= Given text =

* * *

Ahuja says investors come to ChrysCapital for three things: Longevity of the fund, stability of the team and consistency. “And we have delivered that even though we went through a founder transition.”

That founder transition—Dhawan’s departure 13 years ago—could have rattled the firm. Instead, it became an unlikely proof of strength.
“The firm has built institutional rigour and operated with open communication and transparent disclosures on a par with many global firms from the very beginning,” says Sunil Mishra, partner, Primary Investments Asia, Adams Street Partners, a Chicago-headquartered private markets investment manager which invests as an LP with ChrysCap. Adams Street has $65 billion in assets and has invested more than $1 billion in India over the last 20 years across a dozen PE and VC firms.
It was one of the first global fund of funds to invest in ChrysCap, in 2004. “This was Adams Street’s first investment in Asia and in India. We actually got to know the team when they were raising their first fund in 1999,” adds Mishra.

* * *

= Exercise set =
A) Decide whether each statement agrees with the passage on ChrysCapital, answering yes or no and quoting the words of the passage that settle it: (i) Adams Street invested in ChrysCap in 2004; (ii) Dhawan left the firm 20 years ago; (iii) Adams Street is headquartered in Chicago.
B) Write out the passage on ChrysCapital from "Ahuja says investors" up to and including "and VC firms.", switching "founder transition" to "leadership change" wherever it occurs.
None of the lines after this point are required.

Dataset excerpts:

* * *

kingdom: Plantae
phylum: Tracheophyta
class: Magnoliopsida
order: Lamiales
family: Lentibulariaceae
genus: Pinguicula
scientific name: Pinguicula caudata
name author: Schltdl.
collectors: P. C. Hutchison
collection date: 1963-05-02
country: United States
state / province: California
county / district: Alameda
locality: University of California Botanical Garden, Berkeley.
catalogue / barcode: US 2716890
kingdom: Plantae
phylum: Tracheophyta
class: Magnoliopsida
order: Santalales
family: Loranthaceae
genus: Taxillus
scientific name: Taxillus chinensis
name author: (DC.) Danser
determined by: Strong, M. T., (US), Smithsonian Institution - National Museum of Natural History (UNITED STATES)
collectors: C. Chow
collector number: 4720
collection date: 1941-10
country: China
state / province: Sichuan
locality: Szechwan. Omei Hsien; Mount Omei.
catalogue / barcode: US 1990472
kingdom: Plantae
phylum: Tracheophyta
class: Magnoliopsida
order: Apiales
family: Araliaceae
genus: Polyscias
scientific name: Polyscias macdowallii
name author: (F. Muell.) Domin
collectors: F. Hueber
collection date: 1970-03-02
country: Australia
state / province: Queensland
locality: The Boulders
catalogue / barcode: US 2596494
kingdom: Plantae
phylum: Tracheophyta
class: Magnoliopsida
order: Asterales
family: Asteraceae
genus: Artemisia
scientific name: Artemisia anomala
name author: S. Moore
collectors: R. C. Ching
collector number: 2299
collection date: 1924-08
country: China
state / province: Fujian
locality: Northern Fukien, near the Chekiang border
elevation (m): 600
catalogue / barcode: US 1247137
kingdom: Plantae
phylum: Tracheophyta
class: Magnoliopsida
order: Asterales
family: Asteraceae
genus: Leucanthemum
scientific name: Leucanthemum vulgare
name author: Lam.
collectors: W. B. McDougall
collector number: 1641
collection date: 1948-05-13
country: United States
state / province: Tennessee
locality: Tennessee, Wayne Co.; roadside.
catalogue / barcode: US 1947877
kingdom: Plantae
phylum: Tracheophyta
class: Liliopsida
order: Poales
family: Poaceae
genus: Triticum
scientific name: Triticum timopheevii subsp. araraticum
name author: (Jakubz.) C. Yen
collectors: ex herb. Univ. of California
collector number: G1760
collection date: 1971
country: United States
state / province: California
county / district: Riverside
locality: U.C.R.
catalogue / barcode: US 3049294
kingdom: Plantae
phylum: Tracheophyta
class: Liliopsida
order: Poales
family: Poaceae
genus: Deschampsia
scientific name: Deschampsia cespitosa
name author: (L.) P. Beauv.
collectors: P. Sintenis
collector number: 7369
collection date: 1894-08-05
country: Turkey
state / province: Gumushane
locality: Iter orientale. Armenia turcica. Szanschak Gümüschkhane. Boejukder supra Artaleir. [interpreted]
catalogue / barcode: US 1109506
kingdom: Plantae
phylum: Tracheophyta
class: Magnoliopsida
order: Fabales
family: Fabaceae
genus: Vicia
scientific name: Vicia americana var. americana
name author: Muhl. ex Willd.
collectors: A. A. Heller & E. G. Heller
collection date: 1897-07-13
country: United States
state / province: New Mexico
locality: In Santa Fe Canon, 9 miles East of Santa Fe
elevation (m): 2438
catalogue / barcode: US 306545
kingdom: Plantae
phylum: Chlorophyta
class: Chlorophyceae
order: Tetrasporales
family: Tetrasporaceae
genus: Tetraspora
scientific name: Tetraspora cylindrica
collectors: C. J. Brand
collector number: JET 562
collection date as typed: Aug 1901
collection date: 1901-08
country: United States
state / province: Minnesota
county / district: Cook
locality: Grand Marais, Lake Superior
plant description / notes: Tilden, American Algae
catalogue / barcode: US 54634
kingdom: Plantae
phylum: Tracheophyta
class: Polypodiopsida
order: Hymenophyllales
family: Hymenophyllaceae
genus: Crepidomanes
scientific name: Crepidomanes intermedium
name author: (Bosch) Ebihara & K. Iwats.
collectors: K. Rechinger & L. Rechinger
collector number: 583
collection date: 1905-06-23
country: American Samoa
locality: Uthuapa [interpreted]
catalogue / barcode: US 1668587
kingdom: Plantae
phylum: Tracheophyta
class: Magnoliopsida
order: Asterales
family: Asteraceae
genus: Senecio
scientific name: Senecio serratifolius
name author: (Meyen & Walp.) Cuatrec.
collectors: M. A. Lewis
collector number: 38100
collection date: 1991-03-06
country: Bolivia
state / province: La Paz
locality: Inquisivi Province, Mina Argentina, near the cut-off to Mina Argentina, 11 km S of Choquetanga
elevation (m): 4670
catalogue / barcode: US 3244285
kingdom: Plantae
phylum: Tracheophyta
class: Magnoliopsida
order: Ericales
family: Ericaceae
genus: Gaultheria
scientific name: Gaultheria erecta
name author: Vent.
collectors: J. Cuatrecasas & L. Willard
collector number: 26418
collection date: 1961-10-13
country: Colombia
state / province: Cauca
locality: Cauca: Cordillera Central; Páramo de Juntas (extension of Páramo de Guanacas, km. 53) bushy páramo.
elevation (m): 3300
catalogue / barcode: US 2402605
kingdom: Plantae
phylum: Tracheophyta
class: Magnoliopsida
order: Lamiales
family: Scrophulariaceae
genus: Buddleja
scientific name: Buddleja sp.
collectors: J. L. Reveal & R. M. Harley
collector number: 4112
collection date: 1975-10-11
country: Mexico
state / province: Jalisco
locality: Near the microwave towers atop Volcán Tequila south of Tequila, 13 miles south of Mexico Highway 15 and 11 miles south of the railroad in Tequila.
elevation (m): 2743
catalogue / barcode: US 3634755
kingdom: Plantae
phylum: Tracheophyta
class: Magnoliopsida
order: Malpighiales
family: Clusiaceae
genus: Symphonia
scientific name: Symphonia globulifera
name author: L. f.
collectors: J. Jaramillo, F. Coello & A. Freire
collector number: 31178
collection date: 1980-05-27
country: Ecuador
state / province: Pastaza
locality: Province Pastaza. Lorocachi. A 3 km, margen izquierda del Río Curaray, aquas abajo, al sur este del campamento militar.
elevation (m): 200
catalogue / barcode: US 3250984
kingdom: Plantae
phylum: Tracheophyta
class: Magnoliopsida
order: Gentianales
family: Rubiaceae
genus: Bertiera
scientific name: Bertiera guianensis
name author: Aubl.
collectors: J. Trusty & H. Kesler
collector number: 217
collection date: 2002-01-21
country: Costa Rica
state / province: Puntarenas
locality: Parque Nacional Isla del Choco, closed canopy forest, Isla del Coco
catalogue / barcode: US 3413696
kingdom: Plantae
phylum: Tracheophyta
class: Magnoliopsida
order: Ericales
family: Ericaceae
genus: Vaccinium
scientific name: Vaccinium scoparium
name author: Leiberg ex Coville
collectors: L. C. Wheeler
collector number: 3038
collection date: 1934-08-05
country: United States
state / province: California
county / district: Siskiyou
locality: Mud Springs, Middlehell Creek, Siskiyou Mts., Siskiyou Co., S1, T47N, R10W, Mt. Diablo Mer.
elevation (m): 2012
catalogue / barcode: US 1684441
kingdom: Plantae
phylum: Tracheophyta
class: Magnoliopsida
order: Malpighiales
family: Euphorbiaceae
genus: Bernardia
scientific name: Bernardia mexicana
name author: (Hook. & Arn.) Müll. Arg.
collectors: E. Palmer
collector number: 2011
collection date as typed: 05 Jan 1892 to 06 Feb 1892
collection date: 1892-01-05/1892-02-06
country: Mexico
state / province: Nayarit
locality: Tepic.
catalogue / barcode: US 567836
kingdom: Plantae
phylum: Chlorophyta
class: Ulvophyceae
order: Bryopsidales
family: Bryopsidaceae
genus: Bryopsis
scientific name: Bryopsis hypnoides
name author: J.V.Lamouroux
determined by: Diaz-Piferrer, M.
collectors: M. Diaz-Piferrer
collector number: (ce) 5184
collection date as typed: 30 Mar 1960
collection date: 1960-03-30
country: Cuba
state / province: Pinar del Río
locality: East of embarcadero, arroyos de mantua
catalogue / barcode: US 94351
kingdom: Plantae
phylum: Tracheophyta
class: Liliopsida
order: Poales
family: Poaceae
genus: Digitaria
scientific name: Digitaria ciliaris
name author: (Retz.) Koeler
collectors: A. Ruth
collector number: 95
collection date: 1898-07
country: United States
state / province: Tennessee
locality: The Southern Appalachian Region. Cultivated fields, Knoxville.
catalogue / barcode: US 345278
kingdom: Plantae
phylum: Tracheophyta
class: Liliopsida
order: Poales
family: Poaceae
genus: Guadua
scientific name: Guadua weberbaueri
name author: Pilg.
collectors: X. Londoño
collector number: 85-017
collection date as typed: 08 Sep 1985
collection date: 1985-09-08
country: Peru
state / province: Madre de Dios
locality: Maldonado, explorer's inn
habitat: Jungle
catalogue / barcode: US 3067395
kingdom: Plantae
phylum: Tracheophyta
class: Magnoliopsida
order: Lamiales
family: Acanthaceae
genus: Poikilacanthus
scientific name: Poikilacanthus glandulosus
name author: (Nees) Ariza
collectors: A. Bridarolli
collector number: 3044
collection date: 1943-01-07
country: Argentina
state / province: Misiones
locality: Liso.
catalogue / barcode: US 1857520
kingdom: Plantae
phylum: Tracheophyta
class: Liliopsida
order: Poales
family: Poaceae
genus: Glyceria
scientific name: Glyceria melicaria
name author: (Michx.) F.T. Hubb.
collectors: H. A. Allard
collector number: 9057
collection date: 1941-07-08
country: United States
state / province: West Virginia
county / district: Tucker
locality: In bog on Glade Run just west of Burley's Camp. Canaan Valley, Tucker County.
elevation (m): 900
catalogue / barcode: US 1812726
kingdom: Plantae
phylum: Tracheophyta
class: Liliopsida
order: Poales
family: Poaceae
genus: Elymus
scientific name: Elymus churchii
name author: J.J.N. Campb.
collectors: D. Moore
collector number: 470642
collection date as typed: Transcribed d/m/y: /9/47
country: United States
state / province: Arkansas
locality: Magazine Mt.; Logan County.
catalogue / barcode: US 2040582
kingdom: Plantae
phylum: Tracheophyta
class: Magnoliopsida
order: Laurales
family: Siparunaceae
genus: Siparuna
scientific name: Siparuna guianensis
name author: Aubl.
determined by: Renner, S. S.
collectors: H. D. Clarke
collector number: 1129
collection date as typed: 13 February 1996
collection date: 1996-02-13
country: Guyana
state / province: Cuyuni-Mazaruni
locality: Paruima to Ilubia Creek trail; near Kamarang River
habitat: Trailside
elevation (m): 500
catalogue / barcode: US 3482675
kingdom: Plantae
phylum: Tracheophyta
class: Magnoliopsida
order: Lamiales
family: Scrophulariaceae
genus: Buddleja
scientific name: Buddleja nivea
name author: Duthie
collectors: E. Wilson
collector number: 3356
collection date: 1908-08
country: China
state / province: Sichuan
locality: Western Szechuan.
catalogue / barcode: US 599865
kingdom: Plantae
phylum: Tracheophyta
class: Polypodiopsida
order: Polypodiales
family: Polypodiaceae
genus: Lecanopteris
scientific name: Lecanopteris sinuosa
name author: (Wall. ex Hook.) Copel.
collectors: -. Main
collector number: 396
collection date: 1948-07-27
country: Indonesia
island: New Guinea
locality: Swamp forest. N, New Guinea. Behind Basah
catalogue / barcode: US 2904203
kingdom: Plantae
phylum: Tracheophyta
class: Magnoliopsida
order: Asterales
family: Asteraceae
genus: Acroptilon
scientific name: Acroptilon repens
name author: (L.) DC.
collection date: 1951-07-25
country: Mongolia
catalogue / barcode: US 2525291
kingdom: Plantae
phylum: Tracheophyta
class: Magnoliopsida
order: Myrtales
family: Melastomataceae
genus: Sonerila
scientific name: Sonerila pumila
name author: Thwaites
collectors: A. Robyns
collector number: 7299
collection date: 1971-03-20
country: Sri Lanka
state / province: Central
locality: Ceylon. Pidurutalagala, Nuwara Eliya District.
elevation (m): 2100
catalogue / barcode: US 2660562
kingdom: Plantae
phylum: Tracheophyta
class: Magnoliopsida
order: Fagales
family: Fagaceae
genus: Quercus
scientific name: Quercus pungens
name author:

* * *

= Per-task answers =
A)
(i) Yes: "It was one of the first global fund of funds to invest in ChrysCap, in 2004."
(ii) No: "Dhawan’s departure 13 years ago"
(iii) Yes: "a Chicago-headquartered private markets investment manager"

B)
Ahuja says investors come to ChrysCapital for three things: Longevity of the fund, stability of the team and consistency. “And we have delivered that even though we went through a leadership change.”

That leadership change—Dhawan’s departure 13 years ago—could have rattled the firm. Instead, it became an unlikely proof of strength.
“The firm has built institutional rigour and operated with open communication and transparent disclosures on a par with many global firms from the very beginning,” says Sunil Mishra, partner, Primary Investments Asia, Adams Street Partners, a Chicago-headquartered private markets investment manager which invests as an LP with ChrysCap. Adams Street has $65 billion in assets and has invested more than $1 billion in India over the last 20 years across a dozen PE and VC firms.